- [Assignment]: Reproduce the lines of the material below, starting at the line containing "### ✅ Функціонал" and ending at the line containing "- **Автоматичне повернення:**", including both of those lines.

- [Listed records]:
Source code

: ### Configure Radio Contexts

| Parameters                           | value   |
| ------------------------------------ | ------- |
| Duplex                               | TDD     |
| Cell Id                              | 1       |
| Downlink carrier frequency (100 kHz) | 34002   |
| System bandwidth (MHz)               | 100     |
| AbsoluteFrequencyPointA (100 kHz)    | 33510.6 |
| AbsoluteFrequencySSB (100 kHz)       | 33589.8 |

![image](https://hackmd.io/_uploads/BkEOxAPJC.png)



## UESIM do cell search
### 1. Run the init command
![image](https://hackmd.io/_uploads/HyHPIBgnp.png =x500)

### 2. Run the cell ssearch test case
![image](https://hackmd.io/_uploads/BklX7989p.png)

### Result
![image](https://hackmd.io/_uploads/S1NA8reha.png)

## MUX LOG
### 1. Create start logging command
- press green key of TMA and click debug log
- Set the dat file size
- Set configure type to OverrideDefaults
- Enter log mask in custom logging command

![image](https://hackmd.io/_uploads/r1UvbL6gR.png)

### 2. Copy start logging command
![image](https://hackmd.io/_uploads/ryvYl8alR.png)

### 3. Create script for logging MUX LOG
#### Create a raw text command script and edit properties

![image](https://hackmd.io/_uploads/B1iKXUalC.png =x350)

---

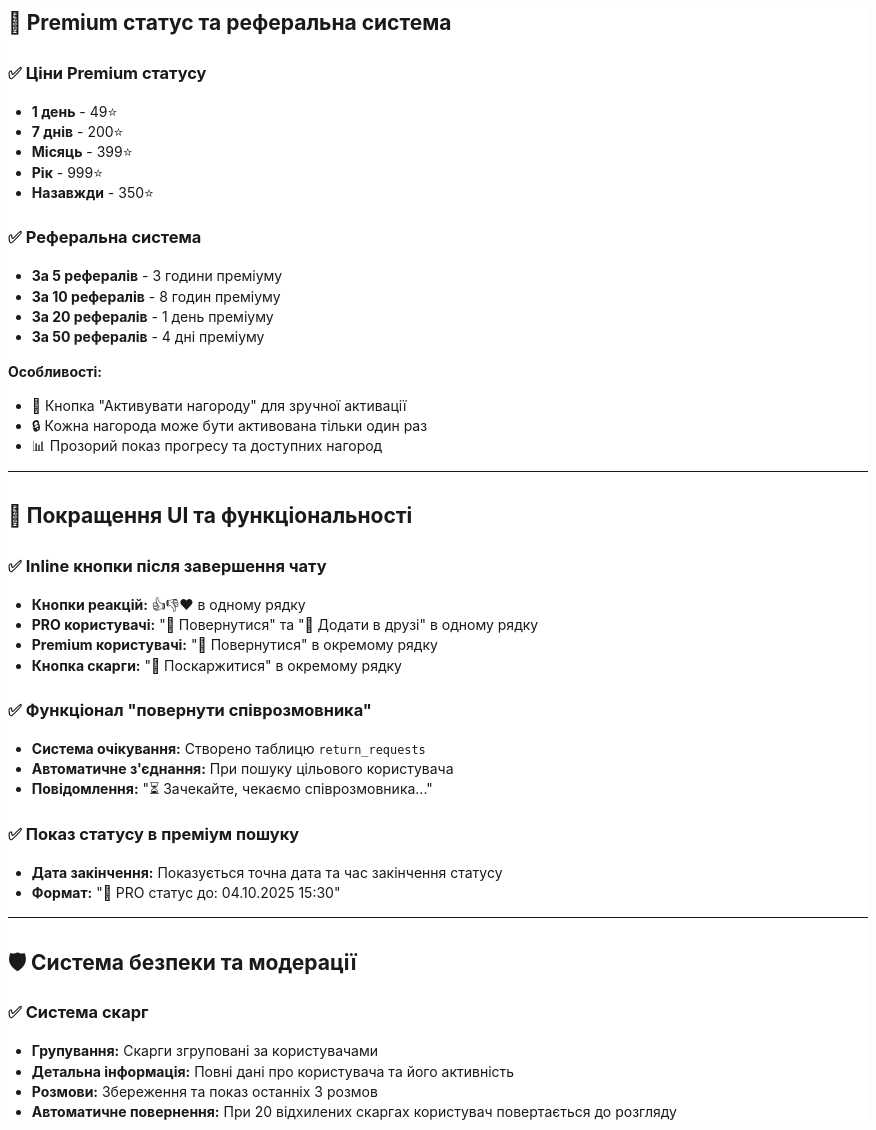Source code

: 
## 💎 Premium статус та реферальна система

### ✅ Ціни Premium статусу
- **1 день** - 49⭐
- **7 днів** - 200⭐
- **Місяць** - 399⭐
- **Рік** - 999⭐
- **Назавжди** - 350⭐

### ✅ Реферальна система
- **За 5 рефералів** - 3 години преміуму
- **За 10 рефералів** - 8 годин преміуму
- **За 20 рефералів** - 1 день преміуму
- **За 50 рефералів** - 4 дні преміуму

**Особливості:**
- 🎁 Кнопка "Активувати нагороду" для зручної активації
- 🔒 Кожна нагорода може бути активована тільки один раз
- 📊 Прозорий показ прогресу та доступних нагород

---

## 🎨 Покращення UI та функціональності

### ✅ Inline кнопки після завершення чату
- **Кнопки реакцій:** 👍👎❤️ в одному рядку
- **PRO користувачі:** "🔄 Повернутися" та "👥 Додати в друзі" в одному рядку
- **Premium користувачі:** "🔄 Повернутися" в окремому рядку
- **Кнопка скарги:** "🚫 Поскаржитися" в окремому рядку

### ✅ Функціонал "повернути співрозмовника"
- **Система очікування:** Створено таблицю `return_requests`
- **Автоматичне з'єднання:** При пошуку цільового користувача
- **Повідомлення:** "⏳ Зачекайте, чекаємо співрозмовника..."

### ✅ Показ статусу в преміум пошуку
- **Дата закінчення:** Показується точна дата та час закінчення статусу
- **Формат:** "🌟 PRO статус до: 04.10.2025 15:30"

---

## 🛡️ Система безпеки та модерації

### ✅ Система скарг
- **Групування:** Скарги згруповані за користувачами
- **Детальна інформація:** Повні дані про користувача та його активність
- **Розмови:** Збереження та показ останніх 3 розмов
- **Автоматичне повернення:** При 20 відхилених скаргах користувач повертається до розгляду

- [Exercise answer]:
### ✅ Функціонал "повернути співрозмовника"
- **Система очікування:** Створено таблицю `return_requests`
- **Автоматичне з'єднання:** При пошуку цільового користувача
- **Повідомлення:** "⏳ Зачекайте, чекаємо співрозмовника..."

### ✅ Показ статусу в преміум пошуку
- **Дата закінчення:** Показується точна дата та час закінчення статусу
- **Формат:** "🌟 PRO статус до: 04.10.2025 15:30"

---

## 🛡️ Система безпеки та модерації

### ✅ Система скарг
- **Групування:** Скарги згруповані за користувачами
- **Детальна інформація:** Повні дані про користувача та його активність
- **Розмови:** Збереження та показ останніх 3 розмов
- **Автоматичне повернення:** При 20 відхилених скаргах користувач повертається до розгляду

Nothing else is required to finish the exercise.